━━━ Given information

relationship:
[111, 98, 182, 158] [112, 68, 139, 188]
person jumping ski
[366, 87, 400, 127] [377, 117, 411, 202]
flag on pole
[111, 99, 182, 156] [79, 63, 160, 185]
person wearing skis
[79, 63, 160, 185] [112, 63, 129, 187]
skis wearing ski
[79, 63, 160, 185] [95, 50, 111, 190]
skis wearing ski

━━━━━━

*Exercise requirements*: Reproduce the listing with "relationship" swapped for "relation", leaving every other part unchanged.

*Task solution*:
relation:
[111, 98, 182, 158] [112, 68, 139, 188]
person jumping ski
[366, 87, 400, 127] [377, 117, 411, 202]
flag on pole
[111, 99, 182, 156] [79, 63, 160, 185]
person wearing skis
[79, 63, 160, 185] [112, 63, 129, 187]
skis wearing ski
[79, 63, 160, 185] [95, 50, 111, 190]
skis wearing ski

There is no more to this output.